The Ukrainian parliament on Tuesday called for an immediate withdrawal of the nation’s peacekeepers from Iraq.
Ukraine, whose 1,650 troops are the fourth-largest contingent in the U.S.-led military operation in Iraq, had previously expressed its intention to withdraw this year.
On Monday, President Leonid Kuchma ordered the foreign and defense ministries to develop a plan for withdrawing Ukraine’s troops from Iraq within the first half of 2005.
The parliament, during a live television broadcast, called on Kuchma to immediately issue a decree on withdrawal of the troops.
The parliament’s call came two days after eight Ukrainian soldiers died in an explosion at an ammunition dump in Iraq, which was reported as an accident rather than as the result of hostile action.
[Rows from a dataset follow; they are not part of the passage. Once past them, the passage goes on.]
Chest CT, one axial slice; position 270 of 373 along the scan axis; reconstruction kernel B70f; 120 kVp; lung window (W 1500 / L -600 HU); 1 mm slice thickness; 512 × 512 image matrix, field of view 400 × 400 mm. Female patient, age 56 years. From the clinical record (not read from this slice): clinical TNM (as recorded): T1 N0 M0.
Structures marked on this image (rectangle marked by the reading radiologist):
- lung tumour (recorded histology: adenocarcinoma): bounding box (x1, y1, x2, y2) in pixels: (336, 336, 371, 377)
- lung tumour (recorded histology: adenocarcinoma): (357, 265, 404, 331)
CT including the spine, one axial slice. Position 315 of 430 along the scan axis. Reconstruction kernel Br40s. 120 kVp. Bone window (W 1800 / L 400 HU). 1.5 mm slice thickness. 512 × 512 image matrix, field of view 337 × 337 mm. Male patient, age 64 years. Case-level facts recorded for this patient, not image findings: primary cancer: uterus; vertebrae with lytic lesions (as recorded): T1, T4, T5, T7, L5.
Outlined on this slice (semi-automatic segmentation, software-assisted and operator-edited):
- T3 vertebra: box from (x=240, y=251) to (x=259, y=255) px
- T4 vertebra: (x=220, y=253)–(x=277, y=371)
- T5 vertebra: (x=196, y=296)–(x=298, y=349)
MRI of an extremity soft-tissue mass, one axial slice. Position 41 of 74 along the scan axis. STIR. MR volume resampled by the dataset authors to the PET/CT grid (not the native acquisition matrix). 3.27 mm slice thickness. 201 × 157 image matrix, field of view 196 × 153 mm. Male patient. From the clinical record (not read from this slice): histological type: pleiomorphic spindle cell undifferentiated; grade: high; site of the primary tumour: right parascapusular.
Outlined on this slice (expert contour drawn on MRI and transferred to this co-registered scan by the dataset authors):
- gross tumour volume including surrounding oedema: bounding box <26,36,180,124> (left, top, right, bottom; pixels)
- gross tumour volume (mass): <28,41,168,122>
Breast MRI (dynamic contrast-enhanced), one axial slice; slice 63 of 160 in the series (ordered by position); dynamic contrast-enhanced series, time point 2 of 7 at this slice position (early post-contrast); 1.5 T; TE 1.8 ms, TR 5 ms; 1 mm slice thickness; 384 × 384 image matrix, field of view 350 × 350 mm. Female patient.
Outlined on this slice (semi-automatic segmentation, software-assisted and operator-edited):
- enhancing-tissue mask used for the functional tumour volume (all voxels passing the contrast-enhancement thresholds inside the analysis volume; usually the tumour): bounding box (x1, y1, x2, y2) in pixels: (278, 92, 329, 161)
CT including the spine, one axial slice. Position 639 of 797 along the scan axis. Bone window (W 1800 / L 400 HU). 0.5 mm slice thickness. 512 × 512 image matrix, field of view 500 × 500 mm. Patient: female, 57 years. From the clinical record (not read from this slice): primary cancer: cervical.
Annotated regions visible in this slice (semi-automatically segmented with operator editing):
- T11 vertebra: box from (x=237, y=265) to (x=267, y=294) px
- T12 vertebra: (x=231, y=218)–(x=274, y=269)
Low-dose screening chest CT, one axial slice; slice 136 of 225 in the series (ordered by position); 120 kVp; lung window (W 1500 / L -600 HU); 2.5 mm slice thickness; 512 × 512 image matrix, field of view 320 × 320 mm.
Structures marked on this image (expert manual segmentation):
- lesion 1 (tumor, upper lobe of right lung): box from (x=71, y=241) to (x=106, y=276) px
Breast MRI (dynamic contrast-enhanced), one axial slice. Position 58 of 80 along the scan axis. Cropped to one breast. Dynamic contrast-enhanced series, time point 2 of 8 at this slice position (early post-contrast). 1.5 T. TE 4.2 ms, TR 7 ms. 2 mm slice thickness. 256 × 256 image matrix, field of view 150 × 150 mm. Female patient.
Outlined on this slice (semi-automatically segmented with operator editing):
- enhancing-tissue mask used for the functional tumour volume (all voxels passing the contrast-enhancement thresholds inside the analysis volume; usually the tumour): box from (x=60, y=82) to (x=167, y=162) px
In all, 16 Ukrainian soldiers have died in Iraq.
The withdrawal could be a significant symbolic blow for the U.S-led operation, not only because of the Ukrainian contingent’s size but because of the country’s reputation for eagerly participating in dangerous peacekeeping missions.
It was a major component of the ill-fated peacekeeping operations in Bosnia-Herzegovina in 1992-95 and Ukraine currently has peacekeepers in Sierra Leone. Kuchma recently endorsed sending troops to take part in the United Nations observer mission in the Golan Heights.
Ukraine strongly opposed the U.S.-led war on Iraq, but later agreed to send troops in an apparent effort to patch up relations frayed by allegations that Kuchma had approved the sale of radar systems and other military equipment to Saddam Hussein’s regime in contravention of U.N. sanctions.